**SELECTED EXTRACT:**
* * * * * * * * *

Security forces raid homes across Turkey as top officials threaten military crackdown

By Thomas Gaist
19 June 2013

Turkish counterterrorism forces carried out mass arrests Tuesday morning, grabbing scores of people from private homes and offices during sweeps in 21 of the country’s provinces and the major cities of Ankara, Istanbul and Eskisehir.

The arrests targeted parties active in the ongoing protest movement, including the Socialist Party of the Oppressed (ESP) and the Marxist-Leninist Communist Party (MLKP), the Gulf Times reported. According to the Progressive Journalists Association (ÇGD), at least eight journalists were also taken and many more have been subject to police intimidation.

Two days earlier, police arrested over 500 protesters, deploying truncheons, rubber bullets, water cannon and tear gas indiscriminately against crowds that included many families and young children. Doctors reported that the water cannons were laced with chemical agents, leaving first degree burns on many of the victims.

In a further escalation of the repression, top Turkish officials vowed to mobilize the military to crush opposition should the current police actions prove insufficient. On Monday, Deputy Prime Minister Bulent Arinc told an interviewer, “Our police, our security forces are doing their jobs. If it’s not enough, then the gendarmes will do their jobs. If that’s not enough ... we could even use elements of the Turkish Armed Forces.”

* * * * * * * * *

**INFORMATION SUPPLIED:**

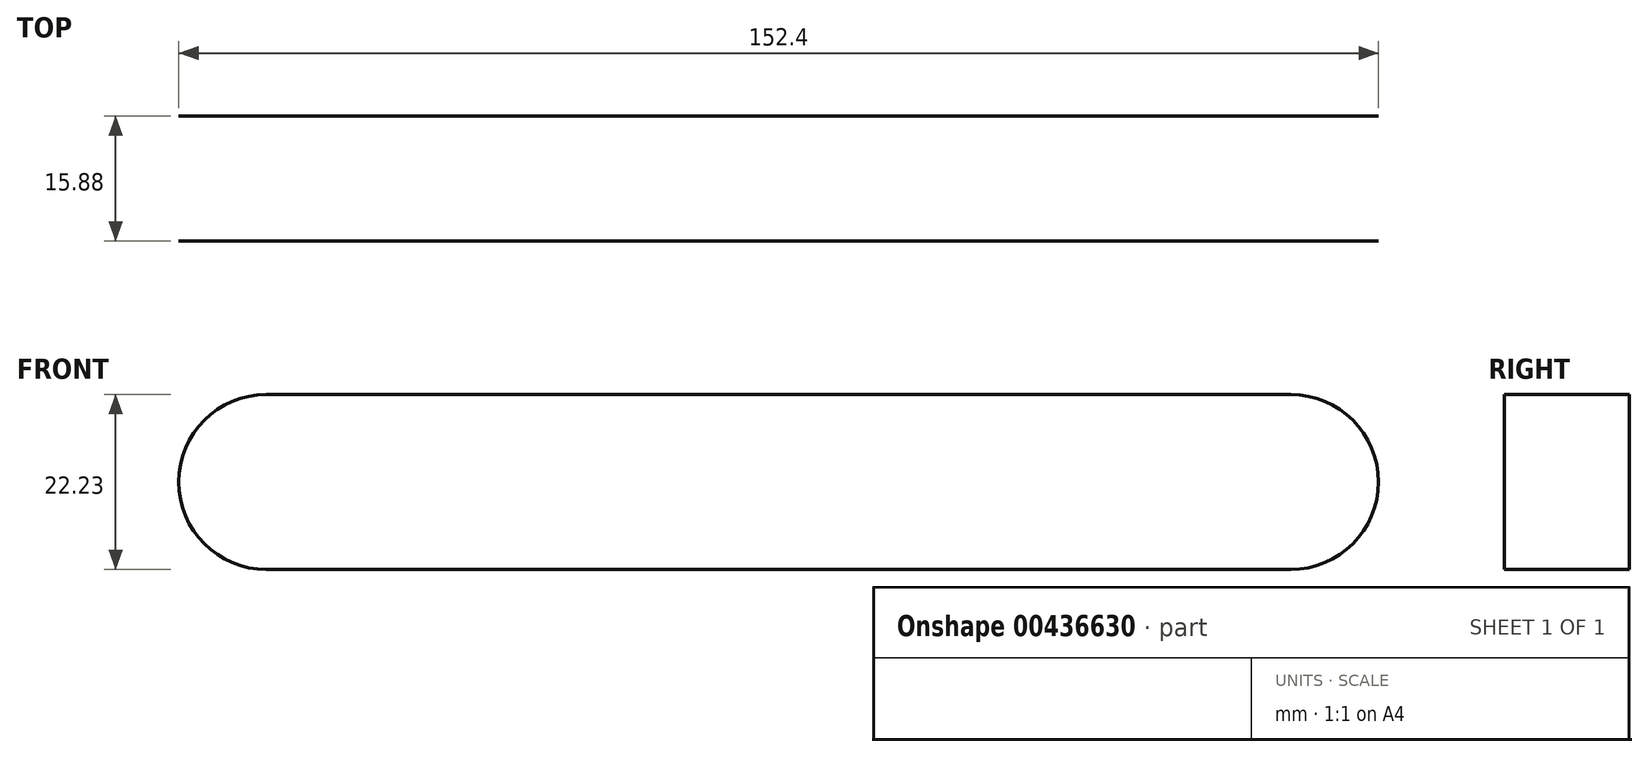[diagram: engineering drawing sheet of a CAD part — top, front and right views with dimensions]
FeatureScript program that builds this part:
annotation { "Feature Type Name" : "Feature", "Feature Type Description" : "" }
export const myFeature = defineFeature(function(context is Context, id is Id, definition is map)
    precondition{}
    {
        {
            var Q0;
            Q0=qCreatedBy(makeId("Front.planeOp"),FACE);
            var sketch = newSketch(context, id + "F0", { "sketchPlane" : qUnion([Q0])});
            skLineSegment(sketch, "E0.bottom", {"start": v(-30.85, 6.02) * mm, "end": v(99.32, 6.02) * mm});
            skLineSegment(sketch, "E0.top", {"start": v(-30.83, -16.2) * mm, "end": v(99.32, -16.2) * mm});
            skLineSegment(sketch, "E0.left", {"start": v(-41.96, -5.08) * mm, "end": v(-41.96, -5.1) * mm});
            skLineSegment(sketch, "E0.right", {"start": v(110.44, -5.08) * mm, "end": v(110.44, -5.1) * mm});
            skPoint(sketch, "E1.visualSharp", {"position": v(-41.96, 6.02) * mm});
            skArc(sketch, "E1.filletArc", {"start": v(-30.85, 6.02) * mm, "mid": v(-38.7, 2.76) * mm, "end": v(-41.96, -5.1) * mm});
            skPoint(sketch, "E2.visualSharp", {"position": v(-41.96, -16.2) * mm});
            skArc(sketch, "E2.filletArc", {"start": v(-41.96, -5.08) * mm, "mid": v(-38.7, -12.95) * mm, "end": v(-30.83, -16.2) * mm});
            skPoint(sketch, "E3.visualSharp", {"position": v(110.44, -16.2) * mm});
            skArc(sketch, "E3.filletArc", {"start": v(99.32, -16.2) * mm, "mid": v(107.18, -12.95) * mm, "end": v(110.44, -5.08) * mm});
            skPoint(sketch, "E4.visualSharp", {"position": v(110.44, 6.02) * mm});
            skArc(sketch, "E4.filletArc", {"start": v(110.44, -5.1) * mm, "mid": v(107.18, 2.76) * mm, "end": v(99.32, 6.02) * mm});
            skSolve(sketch);
        }
        {
            var Q0;
            {var subQ1=sQuery(id+"F0.wireOp",EDGE,"E0.bottom");Q0=makeQuery(id+"F0.imprint","IMPRINT",FACE,{"disambiguationData":[TD([[makeQuery(id+"F0.imprint","IMPRINT",EDGE,{"derivedFrom":subQ1}),-1.0]])]});}
            extrude(context, id + "F1", {"entities" : qUnion([Q0]), "depth" : 15.88 * mm, "offsetDistance" : 25.4 * mm});
        }
    });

* * * * * * * * *

**INSTRUCTIONS:**
[A] Based on the article about the Turkish security raids, mark each statement yes or no and quote the words that decide it. (i) The Tuesday sweeps reached 21 of Turkey's provinces. (ii) The arrest of over 500 protesters happened on the same day as the home raids. (iii) Bulent Arinc said the gendarmes would step in if the police were not enough.
[B] Write the next part of the article about the Turkish security raids, picking up after its final paragraph.

**EXPECTED RESULTS:**
[A]
(i) Yes: "during sweeps in 21 of the country’s provinces"
(ii) No: "Two days earlier, police arrested over 500 protesters"
(iii) Yes: "If it’s not enough, then the gendarmes will do their jobs."

[B]
Arinc stated unequivocally that the “innocent protests had ended” and that any further street actions would be considered illegal.

In recent remarks to members of his ruling AKP [Justice and Development Party], Prime Minister Tayyip Erdogan celebrated the successes of the Turkish police in their repression of the protest movement: “In the face of a comprehensive and systematic movement of violence, the police displayed an unprecedented democratic stance and successfully passed the test of democracy.”

“The people and the AKP government have foiled the plot ... hatched by traitors and their foreign accomplices,” Erdogan continued. In an obvious threat against further protests, he warned, “From now on, there will be no question of showing any tolerance to people or organisations who engage in violent acts.”

The “democratic stance” deployed against the demonstration in a series of vicious attacks beginning May 31 has resulted in 5 deaths and over 7,500 injuries, including the loss of eyes by 10 individuals due to rubber bullet impact.

Also on Monday, Turkey’s interior minister Muammer Güler announced new laws cracking down on social media users.

“We have a study of those who provoke the public via manipulations with false news and lead them to actions that would threaten the security of life and property by using Twitter, Facebook or other tools of social media,” Güler told the Hurriyet Daily News on Monday.

Prime Minister Erdogan referred to social media as a “troublemaker in societies.”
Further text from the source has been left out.